**DIRECTIONS**
In the records below, pull out the lines from the one with "Dimensões e metragens" up to and including the one with "Largura e comprimento respectivamente", and copy them word for word.

**PROVIDED ENTRIES**
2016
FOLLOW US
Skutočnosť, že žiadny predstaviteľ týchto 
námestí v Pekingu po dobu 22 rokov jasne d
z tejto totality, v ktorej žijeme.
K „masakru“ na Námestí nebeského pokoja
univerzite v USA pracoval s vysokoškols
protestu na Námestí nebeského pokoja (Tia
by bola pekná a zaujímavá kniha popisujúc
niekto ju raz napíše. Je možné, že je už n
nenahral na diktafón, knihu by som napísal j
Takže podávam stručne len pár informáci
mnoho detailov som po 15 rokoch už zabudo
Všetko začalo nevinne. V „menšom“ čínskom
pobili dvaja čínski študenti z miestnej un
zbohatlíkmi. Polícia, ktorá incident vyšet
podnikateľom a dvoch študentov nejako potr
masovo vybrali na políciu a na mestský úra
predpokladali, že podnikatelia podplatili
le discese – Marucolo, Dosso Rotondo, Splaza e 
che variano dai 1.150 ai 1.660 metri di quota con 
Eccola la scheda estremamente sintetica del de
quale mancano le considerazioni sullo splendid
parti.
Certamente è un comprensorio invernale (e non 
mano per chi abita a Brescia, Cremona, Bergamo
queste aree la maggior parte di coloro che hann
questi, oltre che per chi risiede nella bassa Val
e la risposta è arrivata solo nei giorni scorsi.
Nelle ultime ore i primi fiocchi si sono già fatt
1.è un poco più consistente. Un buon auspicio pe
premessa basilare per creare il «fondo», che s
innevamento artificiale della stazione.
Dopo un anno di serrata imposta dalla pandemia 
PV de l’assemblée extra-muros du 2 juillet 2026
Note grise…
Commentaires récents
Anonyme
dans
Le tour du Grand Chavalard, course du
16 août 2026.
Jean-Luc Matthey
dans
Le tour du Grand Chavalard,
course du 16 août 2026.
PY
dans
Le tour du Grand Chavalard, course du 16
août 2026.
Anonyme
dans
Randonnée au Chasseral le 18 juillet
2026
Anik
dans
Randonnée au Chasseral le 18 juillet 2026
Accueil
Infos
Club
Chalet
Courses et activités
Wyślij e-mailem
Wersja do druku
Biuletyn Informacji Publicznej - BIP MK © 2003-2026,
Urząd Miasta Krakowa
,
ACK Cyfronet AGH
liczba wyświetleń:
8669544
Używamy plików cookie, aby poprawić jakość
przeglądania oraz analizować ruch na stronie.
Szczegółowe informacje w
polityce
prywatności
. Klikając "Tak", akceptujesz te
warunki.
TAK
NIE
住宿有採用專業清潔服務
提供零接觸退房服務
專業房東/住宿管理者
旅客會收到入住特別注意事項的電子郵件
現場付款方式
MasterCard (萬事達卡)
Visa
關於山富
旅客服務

==

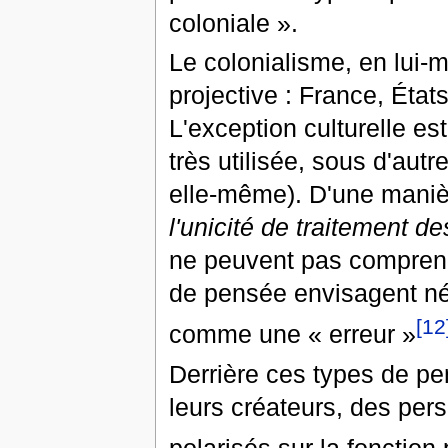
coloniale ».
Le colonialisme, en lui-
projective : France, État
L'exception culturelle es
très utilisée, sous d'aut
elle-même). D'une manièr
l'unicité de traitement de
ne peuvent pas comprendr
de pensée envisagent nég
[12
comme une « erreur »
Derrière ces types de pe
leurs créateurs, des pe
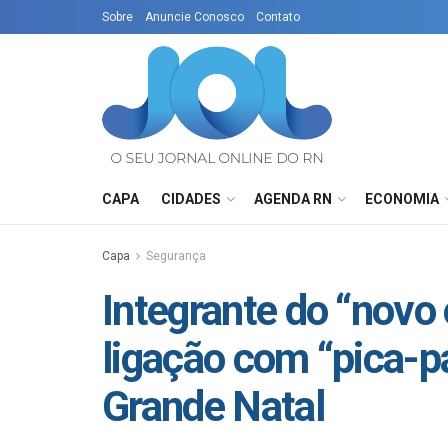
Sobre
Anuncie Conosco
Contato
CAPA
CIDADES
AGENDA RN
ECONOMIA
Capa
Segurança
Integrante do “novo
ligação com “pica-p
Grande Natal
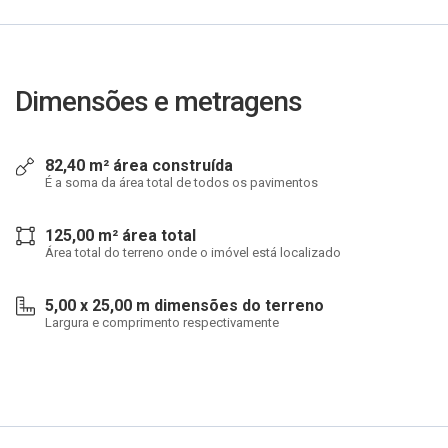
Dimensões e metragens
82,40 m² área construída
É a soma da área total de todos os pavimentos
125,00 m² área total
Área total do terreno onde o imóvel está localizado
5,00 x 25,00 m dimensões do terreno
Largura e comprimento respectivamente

**ANSWER SPACE**
Dimensões e metragens
82,40 m² área construída
É a soma da área total de todos os pavimentos
125,00 m² área total
Área total do terreno onde o imóvel está localizado
5,00 x 25,00 m dimensões do terreno
Largura e comprimento respectivamente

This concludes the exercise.